Precisava ser controlado.
A Quarta Frota que fora
suspensa em 1950, voltou a partir dos anos 80/90 a ser ativada com todo um
arsenal bélico, capaz de destruir qualquer país oponente. Ela vigia
especialmente a zona do pré-sal, onde se encontram as jazidas de petróleo e gás
mais promissoras do planeta.
Segundo a própria estratégia
do Pentágono, bem estudada pelo recém falecido Moniz Bandeira e denunciada nos
EUA por Noam Chomsky, era decisivo desestabilizar os governos progressistas,
desfigurar suas lideranças, desmoralizar a política como o mundo do sujo e do
corrupto e forçar a diminuição do Estado em favor da expansão do mercado, o
verdadeiro condutor dos destinos do país.
Pertence à esta estratégia
difundir o ódio ao pobre, ao negro e aos opositores deste projeto entreguista.
Pois este é o projeto das
elites do atraso (segundo Jessé Souza). Não querem um projeto de nação, mas uma
incorporação, mesmo subalterna, ao projeto imperial. Aceitam sem maiores
reticências a sua recolonização para serem meros exportadores de commodities.

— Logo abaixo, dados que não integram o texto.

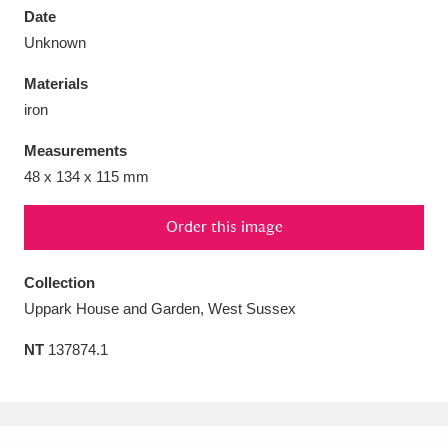
Date
Unknown
Materials
iron
Aberdeunant
33 items
Measurements
Aberdulais Tin Works and Waterfall
25 items
48 x 134 x 115 mm
Explore
Order this image
Acorn Bank
84 items
Collection
A La Ronde
Explore
3,546 items
Uppark House and Garden, West Sussex
Alderley Edge
9 items
NT
137874.1
Alfriston Clergy House
Explore
96 items
Allan Bank and Grasmere
11 items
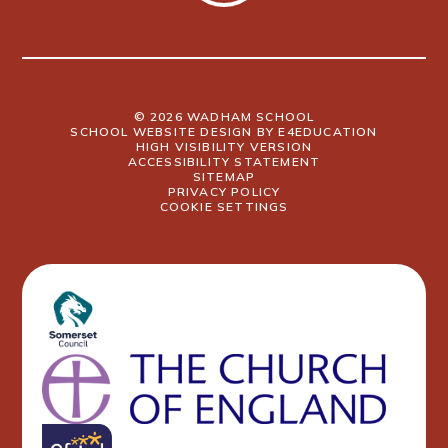
© 2026 WADHAM SCHOOL
SCHOOL WEBSITE DESIGN BY
E4EDUCATION
HIGH VISIBILITY VERSION
ACCESSIBILITY STATEMENT
SITEMAP
PRIVACY POLICY
COOKIE SETTINGS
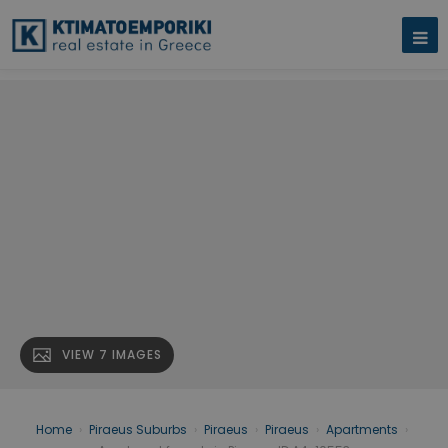
VIEW 7 IMAGES
Home
›
Piraeus Suburbs
›
Piraeus
›
Piraeus
›
Apartments
›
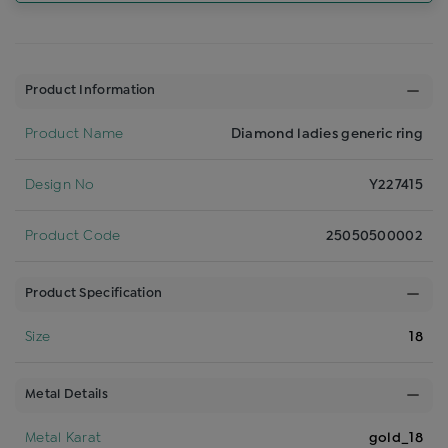
Product Information
Product Name
Diamond ladies generic ring
Design No
Y227415
Product Code
25050500002
Product Specification
Size
18
Metal Details
Metal Karat
gold_18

Argumentam: por que termos uma indústria própria e um caminho próprio para o
desenvolvimento, se tudo já está construído e montado pelas forças que dominam
o mundo?
O capital não tem pátria,
apenas interesses.
Estas elites do atraso
colocam-se do lado do Império e de seus interesses globais. Atrás da
desmontagem dos avanços sociais com a transferência da riqueza popular para os
já super-ricos, estão estas elites do atraso. Bem intuía, pesaroso, o mestre
Celso Furtado no entardecer de sua vida, que as forças contrárias à construção
do Brasil como nação forte, vigorosa e ecumênica, iriam triunfar e destarte
interromper o nosso processo de refundação do Brasil.
Nas próximas eleições devemos
derrotar democraticamente estas elites do atraso, porque não mostram nenhum
interesse pelo país e pelo povo, apenas como oportunidade de negócios. Se
triunfarem, poderão levar outros países latino-americanos para o mesmo caminho
fatal. Teríamos sociedades altamente controladas, ricas por um lado e
paupérrimas de outro, tremendo de medo da violência. Seríamos ainda
positivamente cordiais?
* Frei Leonardo Boff, da Ordem dos Frades Menores, é articulista do
JB on line e escreveu, entre outros, “Brasil: concluir a refundação ou
prolongar a dependência?” a sair em breve pela Vozes de Petrópolis.